**Given records:**

··········

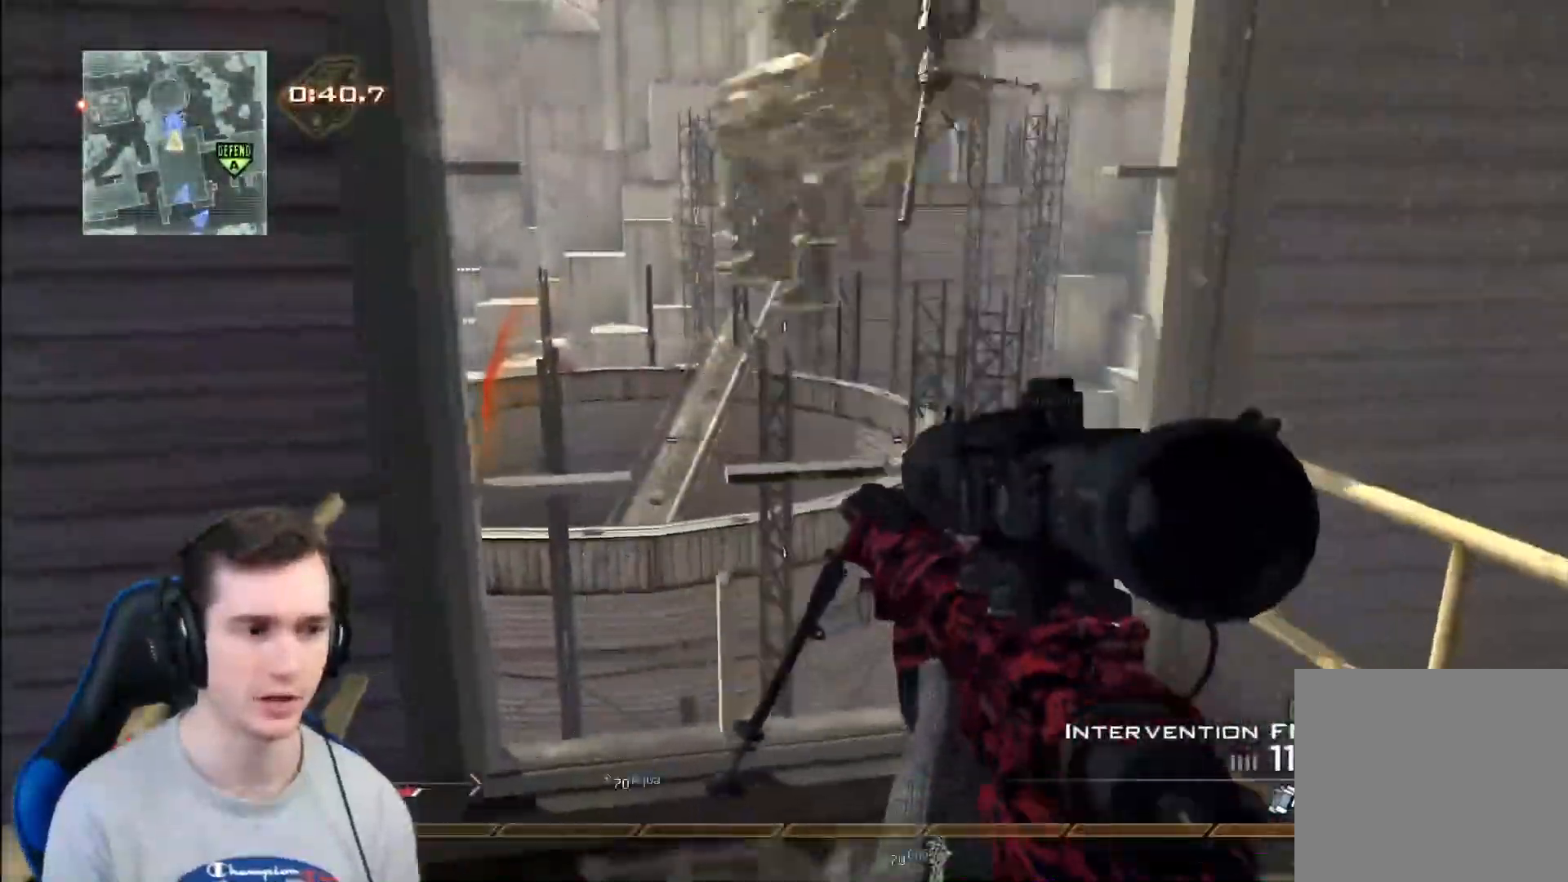
{"buttons": [], "left_stick": "center", "right_stick": "center", "events": [[17, "R2", "down"], [134, "R2", "up"], [134, "X", "up"], [334, "Y", "down"], [417, "Y", "up"]]}
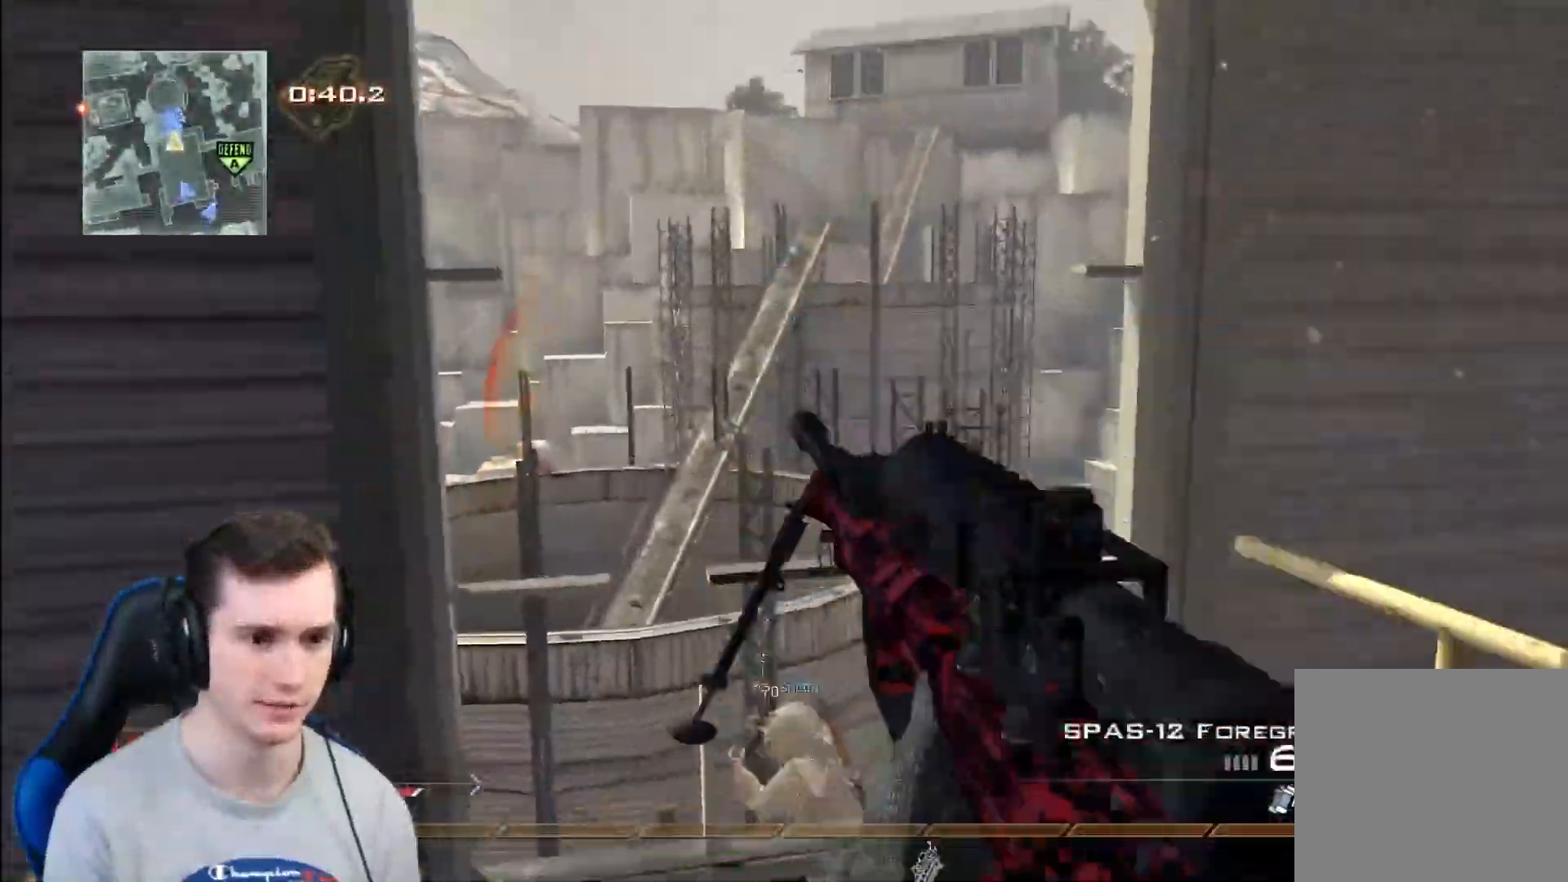
{"buttons": ["X"], "left_stick": "down", "right_stick": "center", "events": [[33, "Y", "down"], [117, "left_stick", "up"], [150, "Y", "up"], [267, "left_stick", "center"], [317, "left_stick", "down"], [434, "X", "down"]]}
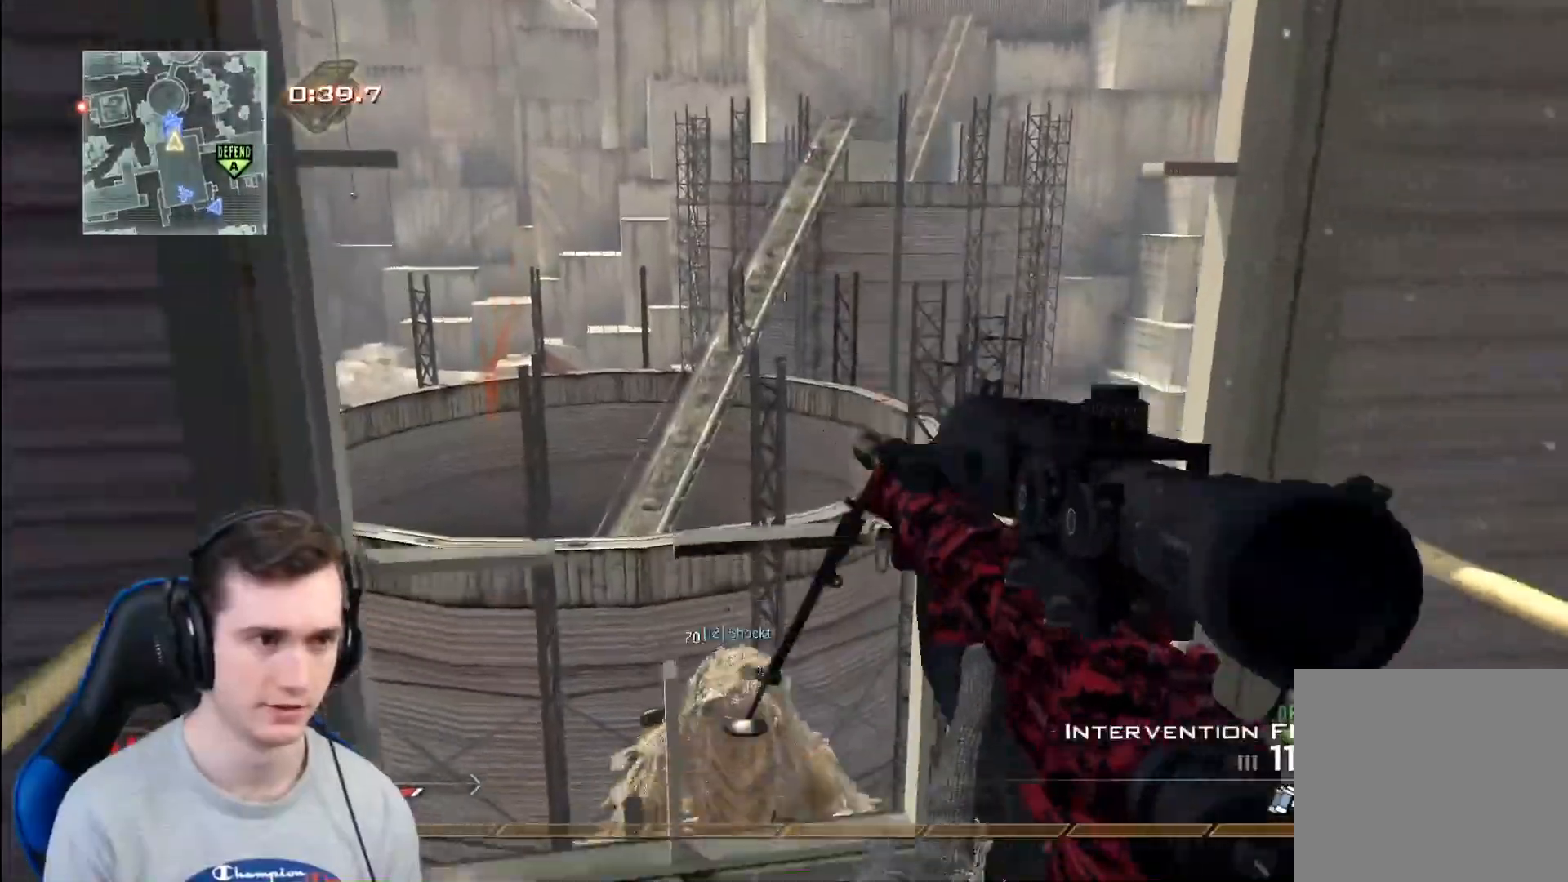
{"buttons": [], "left_stick": "center", "right_stick": "center", "events": [[34, "left_stick", "center"], [84, "X", "up"]]}
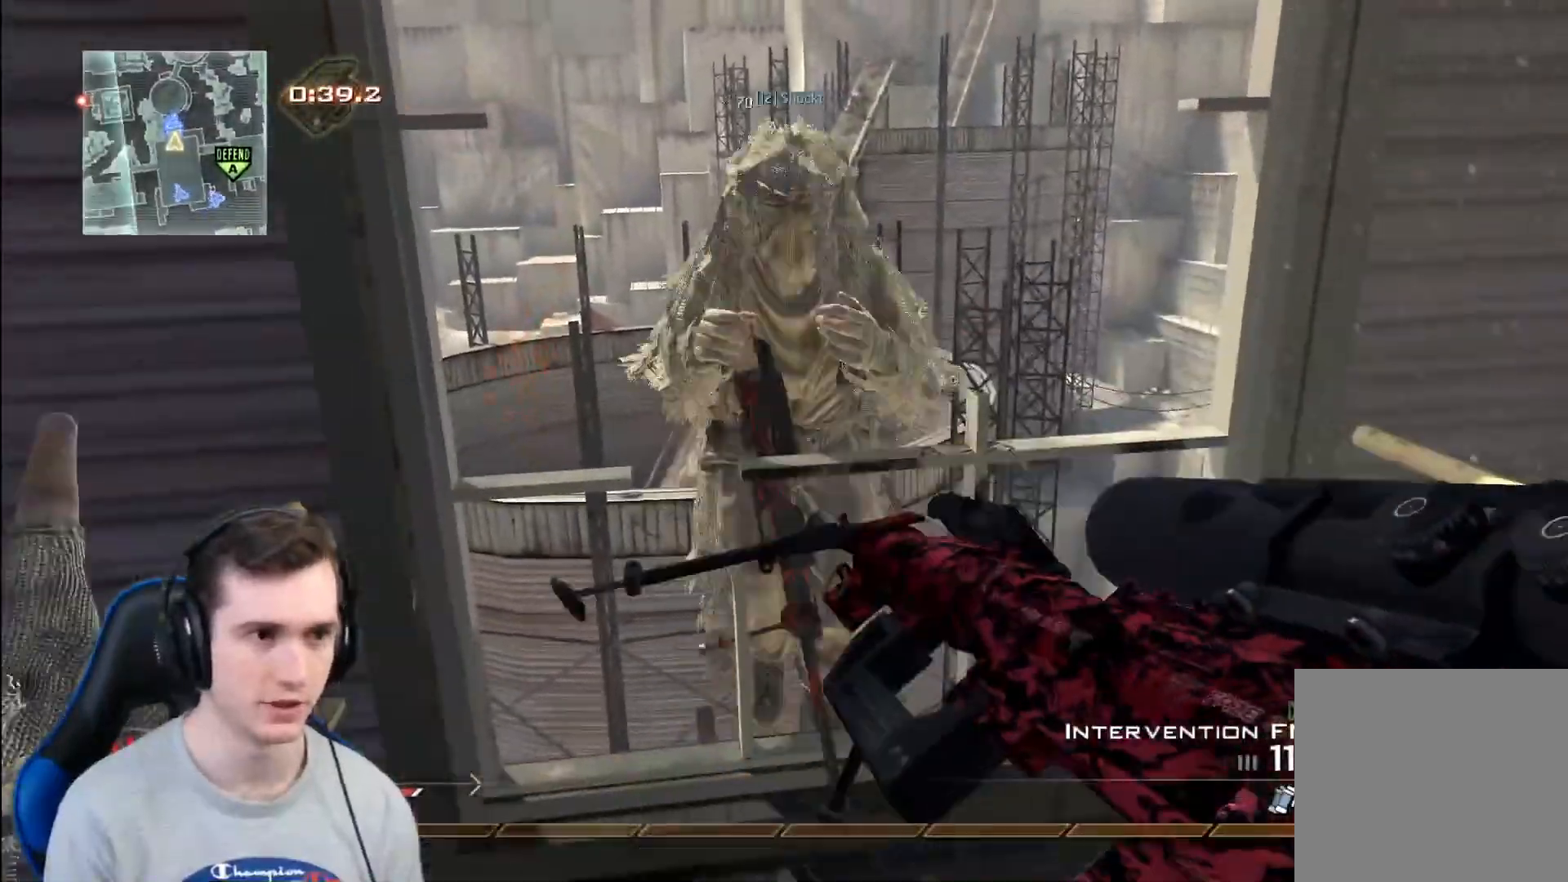
{"buttons": [], "left_stick": "center", "right_stick": "center", "events": []}
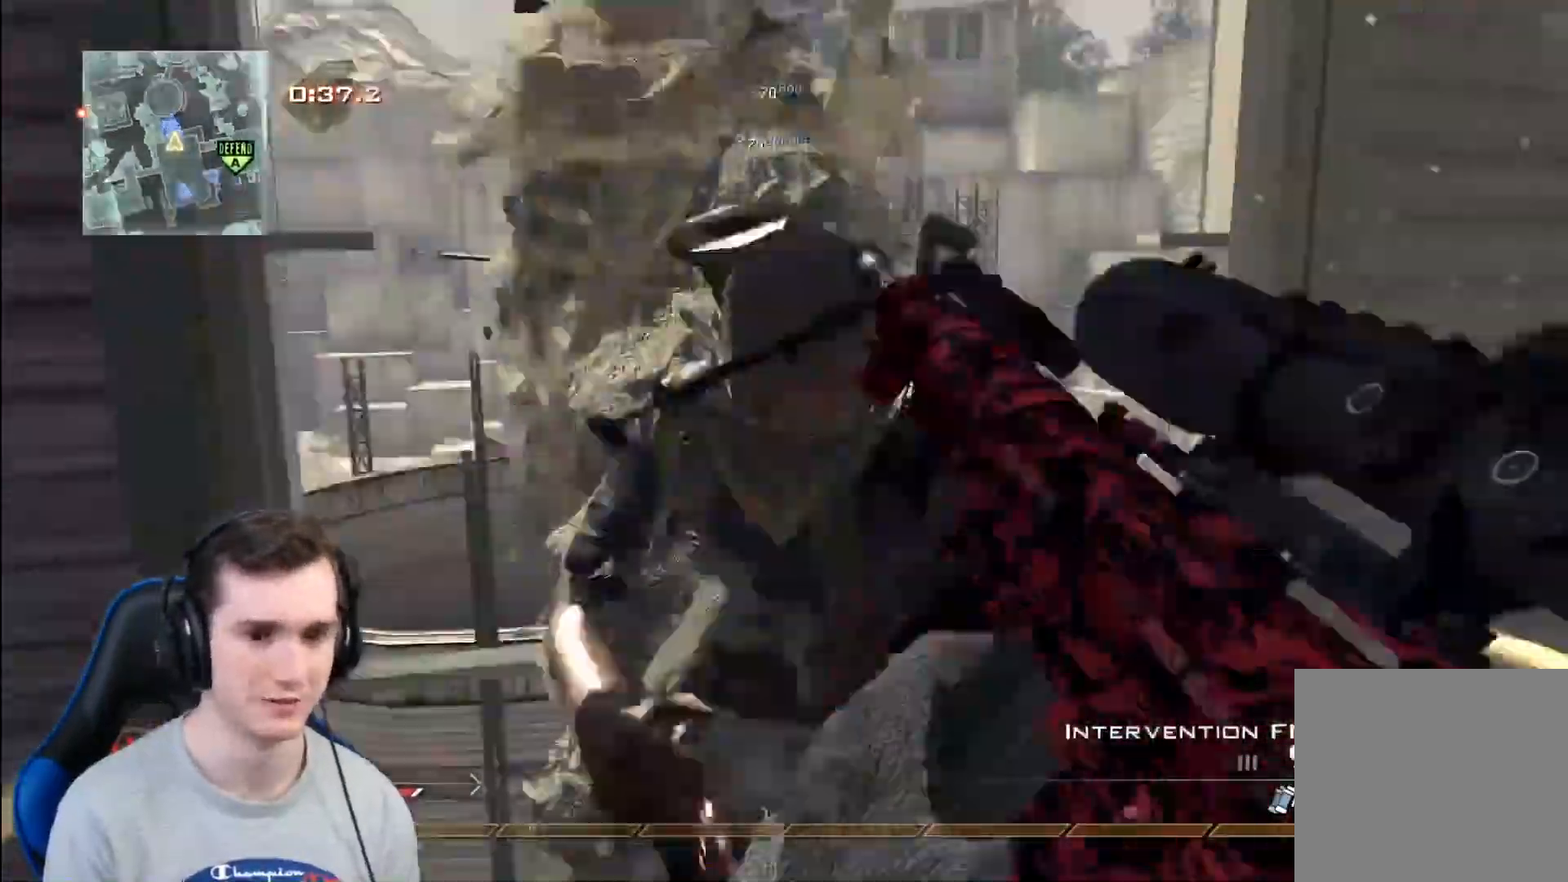
{"buttons": [], "left_stick": "center", "right_stick": "center", "events": [[17, "Y", "down"], [84, "Y", "up"], [184, "Y", "down"], [301, "Y", "up"], [301, "left_stick", "up"], [434, "left_stick", "center"]]}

··········

**Work to be completed:**
If the string "down" appears in a line of the entries, report the line.

**Exercise result:**
{"buttons": [], "left_stick": "center", "right_stick": "center", "events": [[17, "R2", "down"], [134, "R2", "up"], [134, "X", "up"], [334, "Y", "down"], [417, "Y", "up"]]}
{"buttons": ["X"], "left_stick": "down", "right_stick": "center", "events": [[33, "Y", "down"], [117, "left_stick", "up"], [150, "Y", "up"], [267, "left_stick", "center"], [317, "left_stick", "down"], [434, "X", "down"]]}
{"buttons": [], "left_stick": "center", "right_stick": "center", "events": [[17, "Y", "down"], [84, "Y", "up"], [184, "Y", "down"], [301, "Y", "up"], [301, "left_stick", "up"], [434, "left_stick", "center"]]}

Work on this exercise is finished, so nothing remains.